In her majority opinion, Supreme Court Justice Ruth Bader Ginsburg declared that “it is beyond rational belief that H.B. 2 could genuinely protect the health of women and certain that the law would simply make it more difficult for them to obtain abortions.”

Healthcare, from treating the common cold to abortions, should always be both easy to seek and easy to afford for American citizens. While state governments are allowed to regulate abortions due to Roe v. Wade, removing abortion clinics makes seeking medical treatment more difficult to obtain, a standard declared unacceptable by the Supreme Court in Planned Parenthood v. Casey.

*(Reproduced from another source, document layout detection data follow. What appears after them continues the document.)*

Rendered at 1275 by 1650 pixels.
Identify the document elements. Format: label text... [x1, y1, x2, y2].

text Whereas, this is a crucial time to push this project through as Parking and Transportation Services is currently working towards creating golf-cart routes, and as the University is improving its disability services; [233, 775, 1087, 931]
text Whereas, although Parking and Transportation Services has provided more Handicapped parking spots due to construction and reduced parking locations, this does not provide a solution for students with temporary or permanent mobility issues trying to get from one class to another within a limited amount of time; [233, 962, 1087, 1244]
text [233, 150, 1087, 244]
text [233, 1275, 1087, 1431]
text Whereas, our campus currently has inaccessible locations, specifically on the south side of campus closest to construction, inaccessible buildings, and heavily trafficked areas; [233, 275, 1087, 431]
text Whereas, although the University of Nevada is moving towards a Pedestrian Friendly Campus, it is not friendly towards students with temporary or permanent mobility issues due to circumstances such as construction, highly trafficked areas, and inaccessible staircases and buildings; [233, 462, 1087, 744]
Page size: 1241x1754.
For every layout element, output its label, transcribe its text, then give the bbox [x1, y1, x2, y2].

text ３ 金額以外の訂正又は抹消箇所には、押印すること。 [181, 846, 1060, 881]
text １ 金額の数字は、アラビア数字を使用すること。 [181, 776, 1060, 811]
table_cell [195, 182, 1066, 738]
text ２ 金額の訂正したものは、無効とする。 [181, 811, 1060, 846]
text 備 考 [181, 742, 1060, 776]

Pregnant people in those states which do not have an adequate amount of abortion clinics may have ventured to one in Louisiana. The removal of this opportunity infringes the constitutional right due to time and cost constraints, and further puts a heavy burden on doctors by requiring them to travel to hospitals.

While Texas’ bill was overturned, most of its abortion clinics were already shut down by the time the high court made its decision. Here in Louisiana, the same circumstance must not be allowed to happen. The Center for Reproductive Rights filed an emergency motion with the United States Supreme Court on Jan. 25 reminding us that the danger that the Louisiana House of Representatives flagrantly imposed upon reproductive rights should neither be ignored nor forgotten.

Current Democratic governor John Bel Edwards, once the minority leader of the Louisiana House of Representatives, voted in favor of the Unsafe Abortion Protection Act back in 2014. While Edwards has pursued efforts to drastically increase healthcare access across the state, his virtues of restricting access to abortion should be questioned and debated during his reelection campaign as Louisiana’s gubernatorial election this October approaches.